Mais, me direz-vous peut-être, qui pourra connaître tous ces artifices ? Qui pourra les dévoiler ? - M. F., le voici : ceux-là seuls qui les sentent, qui les combattent et qui leur résistent. Eh bien ! M. F., voilà en partie les ennemis de notre salut. Jugez vous-mêmes s'ils sont à craindre. Jugez-en, mais encore mieux par les maux qu'ils vous ont faits jusqu'à présent et par l'état où ils vous ont réduits. Repassez dans votre esprit toutes les années de votre vie, et voyez chacun si depuis votre jeunesse vous n'avez pas été la victime, l'esclave et le malheureux jouet du démon, ce maudit Satan, et encore du monde et de vos penchants. Hélas ! M. F., qui pourrait compter toutes les mauvaises pensées que le démon vous a données et toutes les images dont il a tâché de salir votre imagination, et tous les mouvements déréglés qu'il a excités dans vous-mêmes ? Oui, M. F., si nous voulions sincèrement travailler à notre salut, nous sentirions véritablement ce que nous dit saint Jean : que « tout ce qui est dans le monde n'est que concupiscence de la chair, que concupiscence des yeux et qu'orgueil de la vie (I Joan, II, 16.) » ; que partout nous portons en nous-mêmes le germe de tous les vices, et que chacun de nous peut être tenté et séduit par son mauvais penchant ; que tout ce qui nous environne peut nous être une occasion de péché, et que le démon acharné à notre perte emploie tantôt nos mauvaises inclinations pour nous faire abuser des créatures, et tantôt les créatures pour exciter nos mauvaises inclinations. Hélas ! M. F., si nous connaissions bien le danger où nous sommes sans cesse de nous perdre, nous serions dans une frayeur continuelle. Nous dirions avec saint Paul : « Ah ! Seigneur, quand est-ce que j'aurai le bonheur d'être délivré de ce misérable corps qui semble ne m'être donné que pour me tourmenter et m'humilier et pour être un instrument de mille misères (Rom., VII, 24.) ! » Nous dirions bien encore avec le saint roi David : « Ah ! Seigneur, mon Dieu ! qui me donnera des ailes comme à la colombe pour voler » et m'enfuir de ce monde si misérable, où je ne rencontre que pièges et tentations de toute espèce (Ps., LIV, 7.) !
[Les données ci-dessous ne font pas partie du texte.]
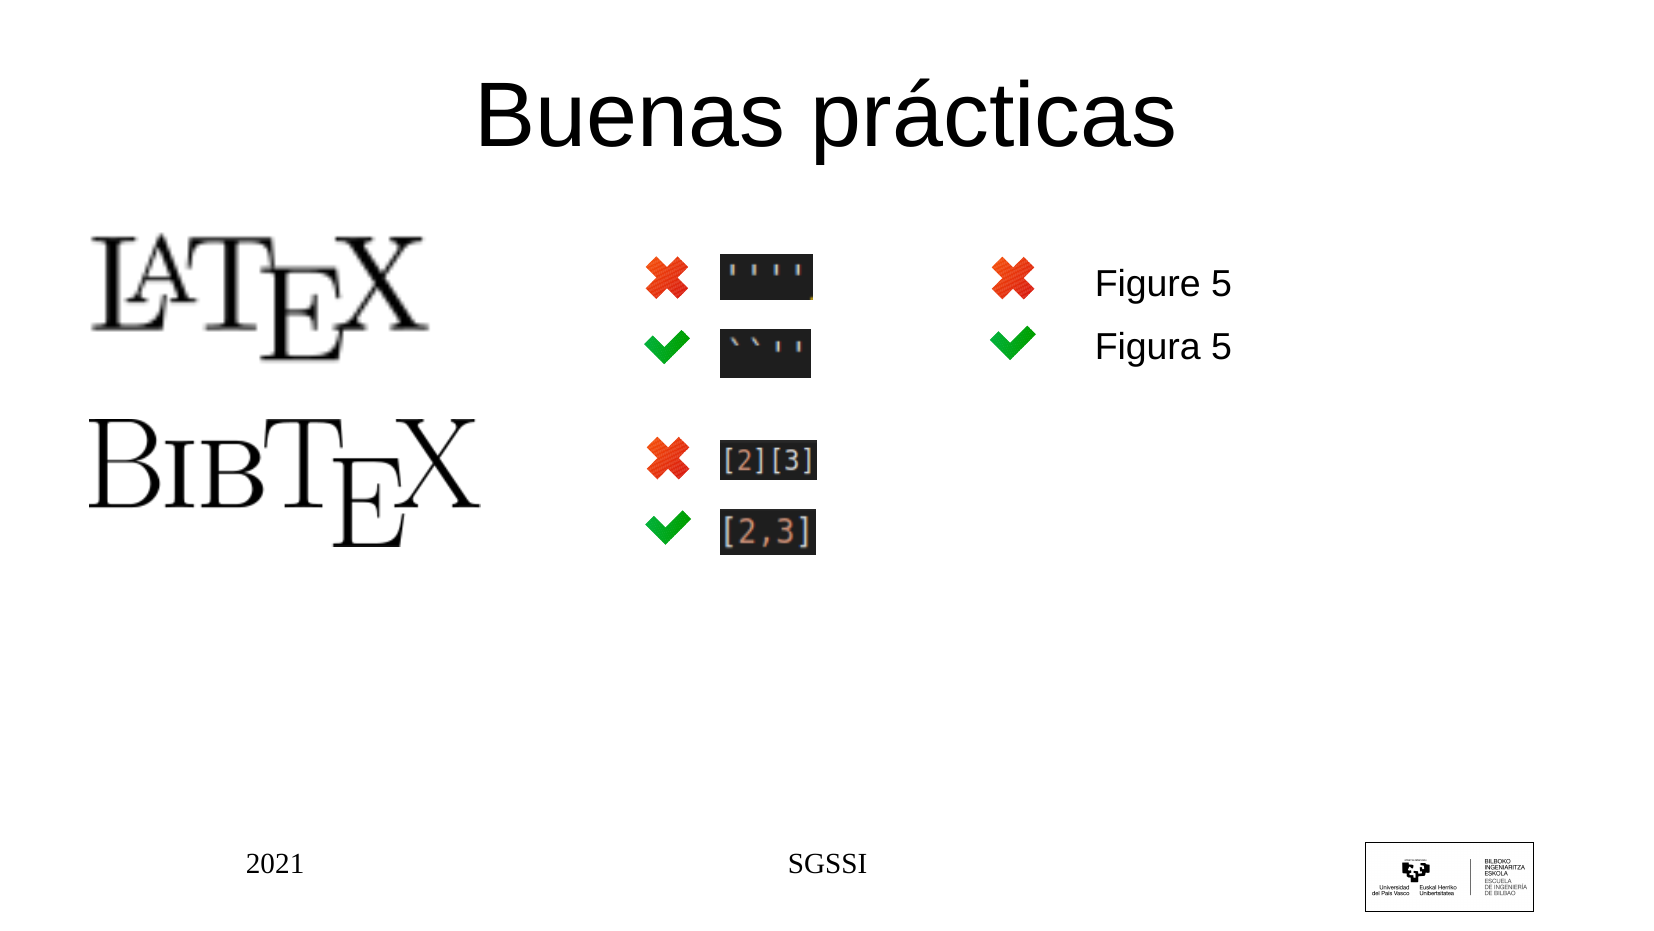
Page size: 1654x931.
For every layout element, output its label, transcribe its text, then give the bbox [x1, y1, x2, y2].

Oui, M. F., dans tout ce que nous voyons, dans tout ce que nous entendons, dans tout ce que nous disons et faisons, nous nous sentons portés au mal. Si nous sommes à table, c'est la sensualité, la gourmandise et l'intempérance ; si nous prenons quelque moment de récréation, c'est la légèreté et les entretiens inutiles ; si nous travaillons, c'est la plupart du temps l'intérêt, l'avarice ou l'envie qui nous conduit, ou même la vanité ; si nous prions, c'est la négligence, les distractions, le dégoût et l'ennui ; si nous sommes dans quelque peine ou quelque affliction, ce sont les plaintes et les murmures ; si nous sommes dans la prospérité, c'est l'orgueil, l'amour-propre et le mépris du prochain ; les louanges nous enflent le coeur, les injures nous portent à la colère. Eh bien ! M. F., voilà ce qui a fait trembler les plus grand saint, voilà ce qui a peuplé les déserts de tant de solitaire, voilà quels sont les motifs de tant de larmes, de tant de prières, de tant de pénitences. Il est vrai que les saints qui étaient cachés dans les forêts, n'étaient pas exempts de tentations : mais au moins ils étaient éloignés de tant de mauvais exemples dont nous sommes environnés continuellement et qui perdent tant d'âmes. Cependant, nous voyons dans leur vie qu'ils veillaient, qu'ils priaient et tremblaient sans cesse, tandis que nous, pauvres aveugles, nous sommes tranquilles au milieu de tant de dangers de nous perdre ! Hélas ! M. F., une partie ne connaît pas même ce que c'est, que d'être tenté, parce que nous ne résistons presque jamais, du moins bien rarement. Hélas ! M. F., d'après cela, qui de nous échappera à tous ces dangers ? « Qui de nous sera sauvé (Matth., XIX, 25.) ? » Non, M. F., une personne qui voudrait réfléchir à tout cela ne pourrait plus vivre, tant elle serait effrayée. Cependant., M, F., ce qui doit nous consoler et nous rassurer, c'est que nous avons affaire à un bon père qui ne permettra jamais que nos combats soient au-dessus de nos forces, et qui, chaque fois que nous aurons recours à lui, nous aidera à combattre et à vaincre.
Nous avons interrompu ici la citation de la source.